» **Task directions**
I need the entries printed again word for word, without the images.

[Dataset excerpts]
===

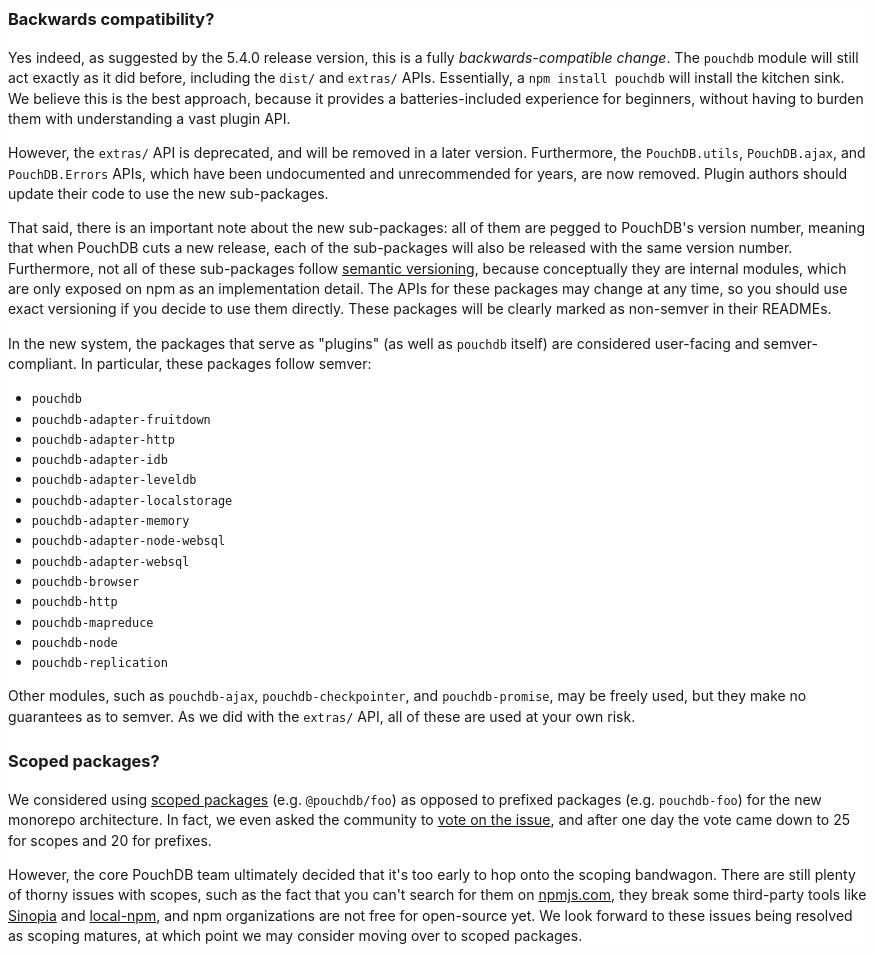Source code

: ### Backwards compatibility?

Yes indeed, as suggested by the 5.4.0 release version, this is a fully _backwards-compatible change_. The `pouchdb` module will still act exactly as it did before, including the `dist/` and `extras/` APIs. Essentially, a `npm install pouchdb` will install the kitchen sink. We believe this is the best approach, because it provides a batteries-included experience for beginners, without having to burden them with understanding a vast plugin API.

However, the `extras/` API is deprecated, and will be removed in a later version. Furthermore, the `PouchDB.utils`, `PouchDB.ajax`, and `PouchDB.Errors` APIs, which have been undocumented and unrecommended for years, are now removed. Plugin authors should update their code to use the new sub-packages.

That said, there is an important note about the new sub-packages: all of them are pegged to PouchDB's version number, meaning that when PouchDB cuts a new release, each of the sub-packages will also be released with the same version number. Furthermore, not all of these sub-packages follow [semantic versioning](http://semver.org/), because conceptually they are internal modules, which are only exposed on npm as an implementation detail. The APIs for these packages may change at any time, so you should use exact versioning if you decide to use them directly. These packages will be clearly marked as non-semver in their READMEs.

In the new system, the packages that serve as "plugins" (as well as `pouchdb` itself) are considered user-facing and semver-compliant. In particular, these packages follow semver:

* `pouchdb`
* `pouchdb-adapter-fruitdown`
* `pouchdb-adapter-http`
* `pouchdb-adapter-idb`
* `pouchdb-adapter-leveldb`
* `pouchdb-adapter-localstorage`
* `pouchdb-adapter-memory`
* `pouchdb-adapter-node-websql`
* `pouchdb-adapter-websql`
* `pouchdb-browser`
* `pouchdb-http`
* `pouchdb-mapreduce`
* `pouchdb-node`
* `pouchdb-replication`

Other modules, such as `pouchdb-ajax`, `pouchdb-checkpointer`, and `pouchdb-promise`, may be freely used, but they make no guarantees as to semver. As we did with the `extras/` API, all of these are used at your own risk.

### Scoped packages?

We considered using [scoped packages](https://www.npmjs.com/private-modules) (e.g. `@pouchdb/foo`) as opposed to prefixed packages (e.g. `pouchdb-foo`) for the new monorepo architecture. In fact, we even asked the community to [vote on the issue](https://github.com/pouchdb/pouchdb/pull/5137), and after one day the vote came down to 25 for scopes and 20 for prefixes.

However, the core PouchDB team ultimately decided that it's too early to hop onto the scoping bandwagon. There are still plenty of thorny issues with scopes, such as the fact that you can't search for them on [npmjs.com](http://npmjs.com), they break some third-party tools like [Sinopia](https://github.com/rlidwka/sinopia/issues/399) and [local-npm](https://github.com/nolanlawson/local-npm/issues/116), and npm organizations are not free for open-source yet. We look forward to these issues being resolved as scoping matures, at which point we may consider moving over to scoped packages.
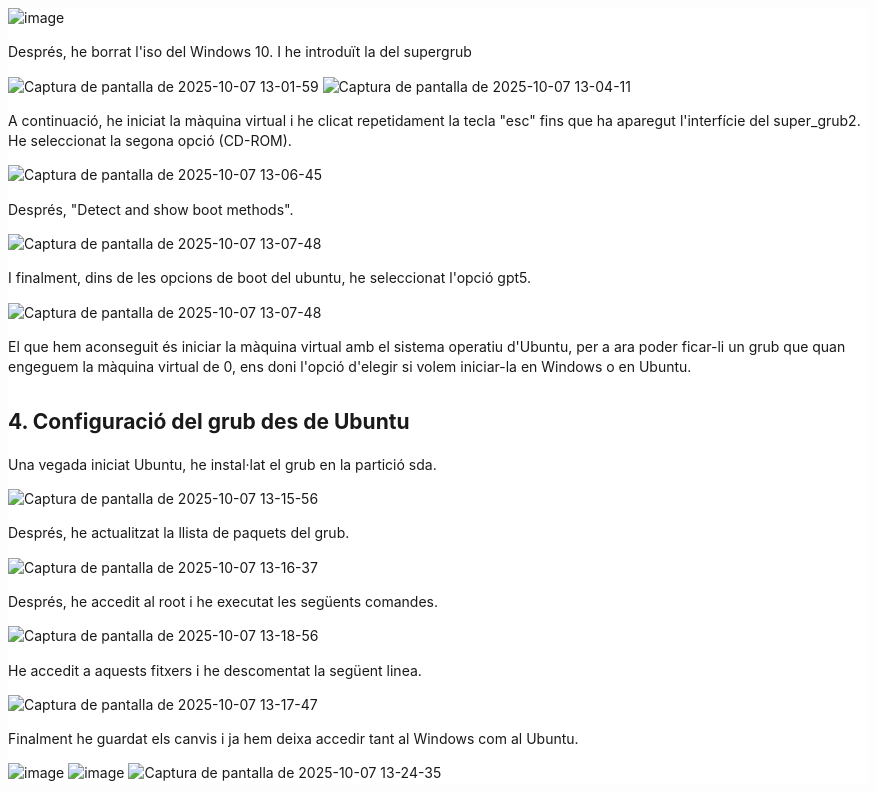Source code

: <img width="590" height="137" alt="image" src="https://github.com/user-attachments/assets/3fcd89d7-0679-4f25-b372-2428e440d1ef" />

Després, he borrat l'iso del Windows 10. I he introduït la del supergrub

<img width="677" height="212" alt="Captura de pantalla de 2025-10-07 13-01-59" src="https://github.com/user-attachments/assets/8e03f710-8850-4779-9afe-d82f9b83ab94" />
<img width="266" height="212" alt="Captura de pantalla de 2025-10-07 13-04-11" src="https://github.com/user-attachments/assets/19154aae-8813-478b-b149-1e1e81313964" />

A continuació, he iniciat la màquina virtual i he clicat repetidament la tecla "esc" fins que ha aparegut l'interfície del super_grub2. He seleccionat la segona opció (CD-ROM).

<img width="365" height="160" alt="Captura de pantalla de 2025-10-07 13-06-45" src="https://github.com/user-attachments/assets/53d567a7-c757-410b-b016-9fc6fb738bc0" />

Després, "Detect and show boot methods".

<img width="481" height="184" alt="Captura de pantalla de 2025-10-07 13-07-48" src="https://github.com/user-attachments/assets/e9b0f236-85f7-4f7a-9a39-993bc26236ef" />

I finalment, dins de les opcions de boot del ubuntu, he seleccionat l'opció gpt5.

<img width="481" height="184" alt="Captura de pantalla de 2025-10-07 13-07-48" src="https://github.com/user-attachments/assets/c9dd39fa-0f35-4b1e-975c-d5c74d3a6800" />

El que hem aconseguit és iniciar la màquina virtual amb el sistema operatiu d'Ubuntu, per a ara poder ficar-li un grub que quan engeguem la màquina virtual de 0, ens doni l'opció d'elegir si volem iniciar-la en Windows o en Ubuntu.

## 4. Configuració del grub des de Ubuntu

Una vegada iniciat Ubuntu, he instal·lat el grub en la partició sda.

<img width="715" height="164" alt="Captura de pantalla de 2025-10-07 13-15-56" src="https://github.com/user-attachments/assets/fdf88e0e-a37a-4092-bd25-a7a9db0ec995" />

Després, he actualitzat la llista de paquets del grub.

<img width="613" height="104" alt="Captura de pantalla de 2025-10-07 13-16-37" src="https://github.com/user-attachments/assets/3f6aff09-d510-4318-9295-a9a19454d28f" />

Després, he accedit al root i he executat les següents comandes.

<img width="813" height="355" alt="Captura de pantalla de 2025-10-07 13-18-56" src="https://github.com/user-attachments/assets/9b27ee65-fb69-4282-bc2f-983a00971df8" />

He accedit a aquests fitxers i he descomentat la següent linea.

<img width="571" height="192" alt="Captura de pantalla de 2025-10-07 13-17-47" src="https://github.com/user-attachments/assets/0bdb17b7-e699-4281-9cdf-0a8b21e650a3" />

Finalment he guardat els canvis i ja hem deixa accedir tant al Windows com al Ubuntu.

<img width="597" height="126" alt="image" src="https://github.com/user-attachments/assets/70fc28b3-64c5-4d14-bd60-d5037fa3bdc9" />
<img width="1027" height="767" alt="image" src="https://github.com/user-attachments/assets/3dcca637-4c30-4a21-bede-22ffd1a8d47b" />
<img width="1279" height="800" alt="Captura de pantalla de 2025-10-07 13-24-35" src="https://github.com/user-attachments/assets/39224b5d-99cf-4233-b899-0c2605042919" />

===

» **Response box**
Source code

: ### Backwards compatibility?

Yes indeed, as suggested by the 5.4.0 release version, this is a fully _backwards-compatible change_. The `pouchdb` module will still act exactly as it did before, including the `dist/` and `extras/` APIs. Essentially, a `npm install pouchdb` will install the kitchen sink. We believe this is the best approach, because it provides a batteries-included experience for beginners, without having to burden them with understanding a vast plugin API.

However, the `extras/` API is deprecated, and will be removed in a later version. Furthermore, the `PouchDB.utils`, `PouchDB.ajax`, and `PouchDB.Errors` APIs, which have been undocumented and unrecommended for years, are now removed. Plugin authors should update their code to use the new sub-packages.

That said, there is an important note about the new sub-packages: all of them are pegged to PouchDB's version number, meaning that when PouchDB cuts a new release, each of the sub-packages will also be released with the same version number. Furthermore, not all of these sub-packages follow [semantic versioning](http://semver.org/), because conceptually they are internal modules, which are only exposed on npm as an implementation detail. The APIs for these packages may change at any time, so you should use exact versioning if you decide to use them directly. These packages will be clearly marked as non-semver in their READMEs.

In the new system, the packages that serve as "plugins" (as well as `pouchdb` itself) are considered user-facing and semver-compliant. In particular, these packages follow semver:

* `pouchdb`
* `pouchdb-adapter-fruitdown`
* `pouchdb-adapter-http`
* `pouchdb-adapter-idb`
* `pouchdb-adapter-leveldb`
* `pouchdb-adapter-localstorage`
* `pouchdb-adapter-memory`
* `pouchdb-adapter-node-websql`
* `pouchdb-adapter-websql`
* `pouchdb-browser`
* `pouchdb-http`
* `pouchdb-mapreduce`
* `pouchdb-node`
* `pouchdb-replication`

Other modules, such as `pouchdb-ajax`, `pouchdb-checkpointer`, and `pouchdb-promise`, may be freely used, but they make no guarantees as to semver. As we did with the `extras/` API, all of these are used at your own risk.

### Scoped packages?

We considered using [scoped packages](https://www.npmjs.com/private-modules) (e.g. `@pouchdb/foo`) as opposed to prefixed packages (e.g. `pouchdb-foo`) for the new monorepo architecture. In fact, we even asked the community to [vote on the issue](https://github.com/pouchdb/pouchdb/pull/5137), and after one day the vote came down to 25 for scopes and 20 for prefixes.

However, the core PouchDB team ultimately decided that it's too early to hop onto the scoping bandwagon. There are still plenty of thorny issues with scopes, such as the fact that you can't search for them on [npmjs.com](http://npmjs.com), they break some third-party tools like [Sinopia](https://github.com/rlidwka/sinopia/issues/399) and [local-npm](https://github.com/nolanlawson/local-npm/issues/116), and npm organizations are not free for open-source yet. We look forward to these issues being resolved as scoping matures, at which point we may consider moving over to scoped packages.
Source code

: <img width="590" height="137" alt="image" src="https://github.com/user-attachments/assets/3fcd89d7-0679-4f25-b372-2428e440d1ef" />

Després, he borrat l'iso del Windows 10. I he introduït la del supergrub

<img width="677" height="212" alt="Captura de pantalla de 2025-10-07 13-01-59" src="https://github.com/user-attachments/assets/8e03f710-8850-4779-9afe-d82f9b83ab94" />
<img width="266" height="212" alt="Captura de pantalla de 2025-10-07 13-04-11" src="https://github.com/user-attachments/assets/19154aae-8813-478b-b149-1e1e81313964" />

A continuació, he iniciat la màquina virtual i he clicat repetidament la tecla "esc" fins que ha aparegut l'interfície del super_grub2. He seleccionat la segona opció (CD-ROM).

<img width="365" height="160" alt="Captura de pantalla de 2025-10-07 13-06-45" src="https://github.com/user-attachments/assets/53d567a7-c757-410b-b016-9fc6fb738bc0" />

Després, "Detect and show boot methods".

<img width="481" height="184" alt="Captura de pantalla de 2025-10-07 13-07-48" src="https://github.com/user-attachments/assets/e9b0f236-85f7-4f7a-9a39-993bc26236ef" />

I finalment, dins de les opcions de boot del ubuntu, he seleccionat l'opció gpt5.

<img width="481" height="184" alt="Captura de pantalla de 2025-10-07 13-07-48" src="https://github.com/user-attachments/assets/c9dd39fa-0f35-4b1e-975c-d5c74d3a6800" />

El que hem aconseguit és iniciar la màquina virtual amb el sistema operatiu d'Ubuntu, per a ara poder ficar-li un grub que quan engeguem la màquina virtual de 0, ens doni l'opció d'elegir si volem iniciar-la en Windows o en Ubuntu.

## 4. Configuració del grub des de Ubuntu

Una vegada iniciat Ubuntu, he instal·lat el grub en la partició sda.

<img width="715" height="164" alt="Captura de pantalla de 2025-10-07 13-15-56" src="https://github.com/user-attachments/assets/fdf88e0e-a37a-4092-bd25-a7a9db0ec995" />

Després, he actualitzat la llista de paquets del grub.

<img width="613" height="104" alt="Captura de pantalla de 2025-10-07 13-16-37" src="https://github.com/user-attachments/assets/3f6aff09-d510-4318-9295-a9a19454d28f" />

Després, he accedit al root i he executat les següents comandes.

<img width="813" height="355" alt="Captura de pantalla de 2025-10-07 13-18-56" src="https://github.com/user-attachments/assets/9b27ee65-fb69-4282-bc2f-983a00971df8" />

He accedit a aquests fitxers i he descomentat la següent linea.

<img width="571" height="192" alt="Captura de pantalla de 2025-10-07 13-17-47" src="https://github.com/user-attachments/assets/0bdb17b7-e699-4281-9cdf-0a8b21e650a3" />

Finalment he guardat els canvis i ja hem deixa accedir tant al Windows com al Ubuntu.

<img width="597" height="126" alt="image" src="https://github.com/user-attachments/assets/70fc28b3-64c5-4d14-bd60-d5037fa3bdc9" />
<img width="1027" height="767" alt="image" src="https://github.com/user-attachments/assets/3dcca637-4c30-4a21-bede-22ffd1a8d47b" />
<img width="1279" height="800" alt="Captura de pantalla de 2025-10-07 13-24-35" src="https://github.com/user-attachments/assets/39224b5d-99cf-4233-b899-0c2605042919" />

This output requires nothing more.